Spice up summer entertaining with a rich curry served with a traditional sambol

This dish is the product of Wendy’s patient, repeated attempts to get into a particularly popular London restaurant specialising in Sri Lankan street food; you know, one of those places that is totally relaxed and laid-back, apart from the fact that you’ve got to wait three hours before even getting in.

Anyway, her persistence is our gain here, as it got Wendy thinking about the delicious salad-cum-side dishes called sambols that are a vital part of virtually every Sri Lankan meal.

There seem to be as many recipes for sambol as there are Sri Lankan kitchens, but at its essence it is a simple mix of coconut and/or vegetables with a hint of lime and, sometimes, dried fish. This modest recreation of a sambol is pretty to look at and is the perfect foil for a rich, spicy butternut and cashew curry.

Sri Lankan butternut and cashew curry with beetroot sambol

serves 6

1 butternut pumpkin (squash), peeled and cut into wedges
vegetable oil, for roasting and frying
10 curry leaves
1 tsp black mustard seeds
1 tsp cumin seeds
1 tsp fennel seeds
8 cloves
8 cardamom pods
1 cinnamon stick
2 red onions, finely chopped
2 tsp ground turmeric
8 garlic cloves, thinly sliced
20g ginger, finely chopped
1 green chilli, some seeds removed, thinly sliced
1 x 400g tin of coconut milk
Tiny dash of tamarind paste
Squeeze of lime juice – optional
170g unsalted raw cashews
4–5 tbsp finely chopped coriander
Steamed rice, to serve

Preheat the oven to 200C.

Lightly coat the pumpkin wedges with oil, sprinkle with salt and roast for about 25 minutes. (This step can be done a day in advance and the pumpkin kept refrigerated.)

Heat a glug of oil in a wok or large frying pan over medium heat and add the curry leaves, mustard seeds, cumin seeds and fennel seeds. When they start popping, add the cloves, cardamom pods, cinnamon stick, onions and turmeric. Keep stirring – and turn down the heat if the spices are in danger of burning and becoming bitter. Next add the garlic, ginger and chilli, again keeping it on the move to avoid burning and sticking.

Now stir in the coconut milk and tamarind paste and simmer for a couple of minutes. Taste and adjust the seasoning with lime juice and salt if needed, keeping in mind that Sri Lankan curries typically celebrate the woody flavours of clove and fennel rather than the zing of citrus.

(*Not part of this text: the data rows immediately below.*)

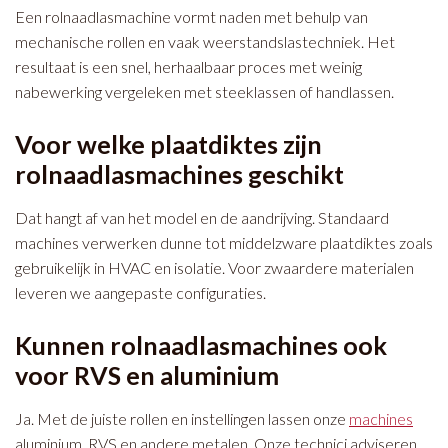
Een rolnaadlasmachine vormt naden met behulp van
mechanische rollen en vaak weerstandslastechniek. Het
resultaat is een snel, herhaalbaar proces met weinig
nabewerking vergeleken met steeklassen of handlassen.
Voor welke plaatdiktes zijn
rolnaadlasmachines geschikt
Dat hangt af van het model en de aandrijving. Standaard
machines verwerken dunne tot middelzware plaatdiktes zoals
gebruikelijk in HVAC en isolatie. Voor zwaardere materialen
leveren we aangepaste configuraties.
Kunnen rolnaadlasmachines ook
voor RVS en aluminium
Ja. Met de juiste rollen en instellingen lassen onze
machines
aluminium, RVS en andere metalen. Onze technici adviseren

When you are more or less happy with the flavour, add the pumpkin and cashews and gently heat through. (Roasting the pumpkin and adding it to the curry at the last minute helps it to hold its shape, rather than dissolving into a puddle of glorious orange.)

Beetroot sambol

30g desiccated coconut
3 small cooked beetroot, cut into matchsticks
1 lime
1 handful of kale, well washed and any tough stalks removed
½ tsp fish sauce – optional

About half an hour before you want to serve, make the sambol. Soak the desiccated coconut in water for about 10 minutes, then drain off the excess liquid. Add the beetroot and the finely grated zest of the lime, plus the juice of half the lime, a pinch of salt and a good grind of pepper.

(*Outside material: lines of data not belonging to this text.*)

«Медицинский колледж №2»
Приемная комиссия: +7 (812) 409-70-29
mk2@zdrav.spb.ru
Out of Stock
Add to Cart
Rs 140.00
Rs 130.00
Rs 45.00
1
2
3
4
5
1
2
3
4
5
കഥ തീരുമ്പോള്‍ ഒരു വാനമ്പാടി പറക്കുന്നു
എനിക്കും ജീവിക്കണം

Scrunch up the kale in your hands to tenderise it, then cover with boiling water and leave for a few minutes until just wilted. Drain, rinse under cold running water, then tear up and add to the beetroot and coconut. Just before serving, stir the fish sauce into the sambol, if using.

When you are ready to eat, scatter the coriander over the curry and serve with the sambol and plenty of steamed rice.

Even easier: Given how many good pre-made curry pastes and spice mixes there are, may I suggest you eschew the carefully constructed list of spices here and buy yourself a high-end Sri Lankan curry paste instead? Perk up your bought paste with a few cardamom pods, maybe some extra garlic and ginger – and some curry leaves, if you have a stash in the freezer – then sink your energies into making a really cracking sambol.

Make it vegan: Opt out of the fish sauce in the sambol.